Study material: Begin

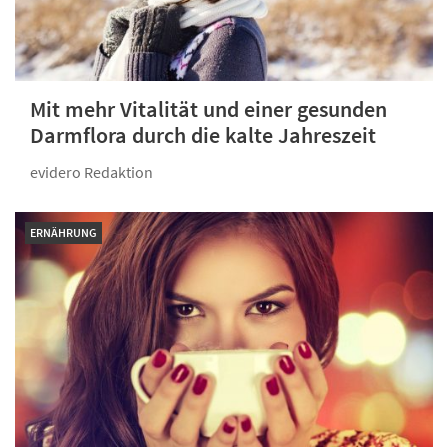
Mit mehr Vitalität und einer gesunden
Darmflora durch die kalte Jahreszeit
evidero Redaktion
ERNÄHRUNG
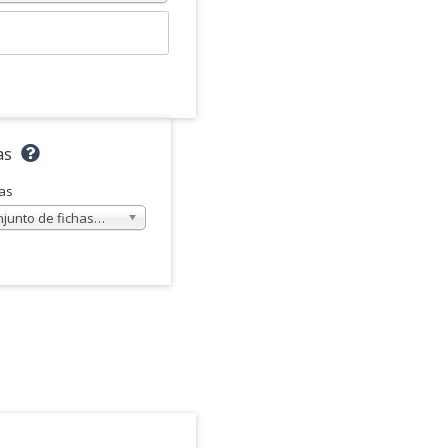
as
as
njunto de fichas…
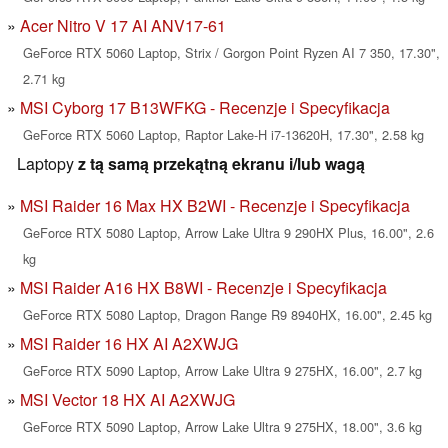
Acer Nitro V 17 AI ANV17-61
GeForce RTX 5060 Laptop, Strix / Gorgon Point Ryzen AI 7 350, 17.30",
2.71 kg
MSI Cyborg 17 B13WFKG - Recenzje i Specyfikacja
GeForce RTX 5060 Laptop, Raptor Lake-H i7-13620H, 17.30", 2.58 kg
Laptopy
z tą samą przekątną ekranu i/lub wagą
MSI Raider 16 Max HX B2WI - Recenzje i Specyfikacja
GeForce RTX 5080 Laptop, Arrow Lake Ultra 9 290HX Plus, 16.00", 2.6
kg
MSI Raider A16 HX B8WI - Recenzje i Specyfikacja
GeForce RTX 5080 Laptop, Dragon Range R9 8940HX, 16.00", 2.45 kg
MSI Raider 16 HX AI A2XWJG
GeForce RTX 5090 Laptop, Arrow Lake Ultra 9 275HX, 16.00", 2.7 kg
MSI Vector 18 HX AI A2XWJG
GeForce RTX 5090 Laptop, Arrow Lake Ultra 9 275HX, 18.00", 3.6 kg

Study material: End
Study material: Begin

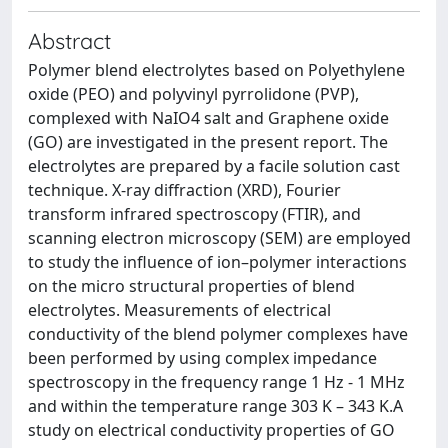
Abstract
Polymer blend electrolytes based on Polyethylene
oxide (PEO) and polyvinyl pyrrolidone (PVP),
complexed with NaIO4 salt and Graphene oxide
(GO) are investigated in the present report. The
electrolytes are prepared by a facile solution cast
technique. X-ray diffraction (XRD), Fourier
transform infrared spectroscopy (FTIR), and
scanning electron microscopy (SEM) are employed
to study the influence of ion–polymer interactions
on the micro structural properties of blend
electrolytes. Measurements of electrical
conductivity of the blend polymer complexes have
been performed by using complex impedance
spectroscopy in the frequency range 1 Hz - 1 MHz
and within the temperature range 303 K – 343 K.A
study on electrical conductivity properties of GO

Study material: End

Look above for the line with "(GO) are investigated"; retype exactly that line, every line after it up to the line with "scanning electron microscopy", and that line too, nothing else.

(GO) are investigated in the present report. The
electrolytes are prepared by a facile solution cast
technique. X-ray diffraction (XRD), Fourier
transform infrared spectroscopy (FTIR), and
scanning electron microscopy (SEM) are employed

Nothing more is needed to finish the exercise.